### STATED TASK A
Rewrite the paragraph in the film interview that begins "A big part of it is that he has nowhere else to go" as a short list of its main points.

### TEXT EXTRACT
Q: Do you think the movie has a happy ending?
MC: It's not a "happy" ending. I think it's sad in a way. I can take something Gerald starts with and once it's in my hands it becomes sad. Thats what we did on this film. Jimmy has to go through a healing process that is sad before he can move on. In "L.I.E.," "Twelve and Holding," and even in the other film that I don't like to talk about, there has been that journey. Sometimes it has to be hard, and you have to hit rock bottom or a brick wall before things get better. That's how I like to end movies.
GC: It ends in a way that there's room for a lot more story, there's more places to go. There's a lot of story to deal with, including what happens with his mother.
DP: Why does he come home?
MC: He has been fired by the band and I think his coming home gives us a chance to explore all the things were talking about. It's the place where we can explore all the things he's afraid of. He doesn't want to be home.
DP: It seems like he doesnt want to come home, but there's something that makes him come home.
GC: A big part of it is that he has nowhere else to go. He's even willing to sleep on somebodys couch but anybody he is reaching out to isn't responding. We don't say this explicitly, but someone who has been on the road for 20 years has no connections. He's thinking that maybe by going home he can regroup a little bit and figure things out.
MC: When you're afraid to face something, you don't want to go there but you know there's something there you want to deal with. I think that with Jimmy it's partly his mother. He loves her. There's also the part about his being a liar and being able to go to a place where he thinks he can get away with it. He can walk down Main Street and run into Nikki or Randy and he has his leather jacket and can present himself as a guy who has fulfilled his dreams. In his little town, he can get away with it. Going home he tests the waters--we all do that. We don't know if we want to go, but go anyway. And when you are there, you have a lot of defense mechanisms. You put that suit on like Jimmy, who wears his leather jacket and his glasses and has his cigarette. It's all bullshit.
When we started writing the film it was very objective but we decided we needed to get into Jimmy's head, always, and needed to find a reason that he's noble. He may think he's pathetic, especially in the drunk scene, but it's not how he sees himself, that's the key, but how we see him. If you stay objective and write it from the outside and don't have total respect for Jimmy because he's a liar and you may not like what he's doing, you make it into a comedy. But you have to be empathetic.
Q: How did you avoid that sex, drugs, and rock 'n' roll path?
GC: We wrote a new script! Because there was originally that in it. There was more sex and violence in an early draft.
MC: We got off that quickly.
GC: We kept pulling back and pulling back, trying to make it more and more real.
MC: I direct a lot of television but if you're going to make a personal film, you make it as honest and personal as you can. Fuck selling it. I'm getting paid $2 to do this so if it's not fun and artful, it's not worth it.
Q: In the earlier version, did you have scenes on the road with the band?
GC: Part of it was set on the road and it was broader. The character was the same and he ended up back home in Forest Hills, but a lot of the circumstances around it were different. Nikki's character was completely different. She was an underage girl who Jimmy thought was of age. He thought she was Randy's daughter but it turned out they were really lovers. There was all this crap that was going on. Michael and I talked and we said that what is true about going back to the old neighborhood is that you bump into the girl that got away. That other script was broader and more lurid.
MC: For no reason. I couldnt find any reason to it and I couldnt relate.

### RECORDS FOR THIS TASK

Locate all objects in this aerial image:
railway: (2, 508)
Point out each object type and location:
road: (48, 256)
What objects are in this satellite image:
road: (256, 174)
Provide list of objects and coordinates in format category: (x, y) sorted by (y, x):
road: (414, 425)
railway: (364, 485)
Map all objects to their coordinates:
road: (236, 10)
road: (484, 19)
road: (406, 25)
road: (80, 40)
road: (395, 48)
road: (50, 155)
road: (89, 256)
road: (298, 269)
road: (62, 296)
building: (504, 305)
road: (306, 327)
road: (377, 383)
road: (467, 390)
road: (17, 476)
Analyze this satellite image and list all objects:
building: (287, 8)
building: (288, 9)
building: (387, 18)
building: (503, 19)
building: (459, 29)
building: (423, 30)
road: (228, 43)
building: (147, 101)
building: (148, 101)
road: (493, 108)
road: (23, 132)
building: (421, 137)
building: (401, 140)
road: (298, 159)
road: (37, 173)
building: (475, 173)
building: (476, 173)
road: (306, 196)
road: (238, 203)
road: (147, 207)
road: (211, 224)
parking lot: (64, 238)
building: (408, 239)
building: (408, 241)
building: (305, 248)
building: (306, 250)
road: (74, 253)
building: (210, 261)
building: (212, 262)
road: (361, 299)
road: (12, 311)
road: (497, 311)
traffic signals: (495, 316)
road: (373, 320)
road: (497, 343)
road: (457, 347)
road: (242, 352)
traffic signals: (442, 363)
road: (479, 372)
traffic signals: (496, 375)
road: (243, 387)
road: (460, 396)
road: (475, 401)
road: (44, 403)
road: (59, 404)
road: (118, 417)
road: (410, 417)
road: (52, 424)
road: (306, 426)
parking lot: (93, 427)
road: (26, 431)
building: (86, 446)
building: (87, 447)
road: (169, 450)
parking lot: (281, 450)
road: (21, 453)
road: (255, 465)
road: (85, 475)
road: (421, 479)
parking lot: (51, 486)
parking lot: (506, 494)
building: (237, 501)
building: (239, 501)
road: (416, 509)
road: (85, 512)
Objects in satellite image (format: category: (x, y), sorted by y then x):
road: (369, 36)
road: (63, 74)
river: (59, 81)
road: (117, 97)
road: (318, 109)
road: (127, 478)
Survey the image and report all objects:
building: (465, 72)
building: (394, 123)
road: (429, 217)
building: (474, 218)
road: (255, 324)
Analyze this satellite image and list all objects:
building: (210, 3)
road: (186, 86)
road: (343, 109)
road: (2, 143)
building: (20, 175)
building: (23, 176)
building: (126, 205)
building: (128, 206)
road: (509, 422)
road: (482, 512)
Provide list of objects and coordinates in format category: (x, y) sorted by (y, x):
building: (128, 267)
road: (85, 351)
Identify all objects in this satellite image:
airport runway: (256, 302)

### STATED TASK B
Swap "Locate" for "Find" in the entries, covering the stretch from the start of the entries through the line containing "road: (256, 174)", and give back only those lines with nothing else changed.

### EXERCISE OUTPUT A
- Jimmy comes home mostly because he has nowhere else to go.
- He would even sleep on someone's couch, but nobody he reaches out to responds.
- Someone who has been on the road for 20 years has no connections, though the film doesn't say this explicitly.
- He thinks going home might let him regroup and figure things out.

### EXERCISE OUTPUT B
Find all objects in this aerial image:
railway: (2, 508)
Point out each object type and location:
road: (48, 256)
What objects are in this satellite image:
road: (256, 174)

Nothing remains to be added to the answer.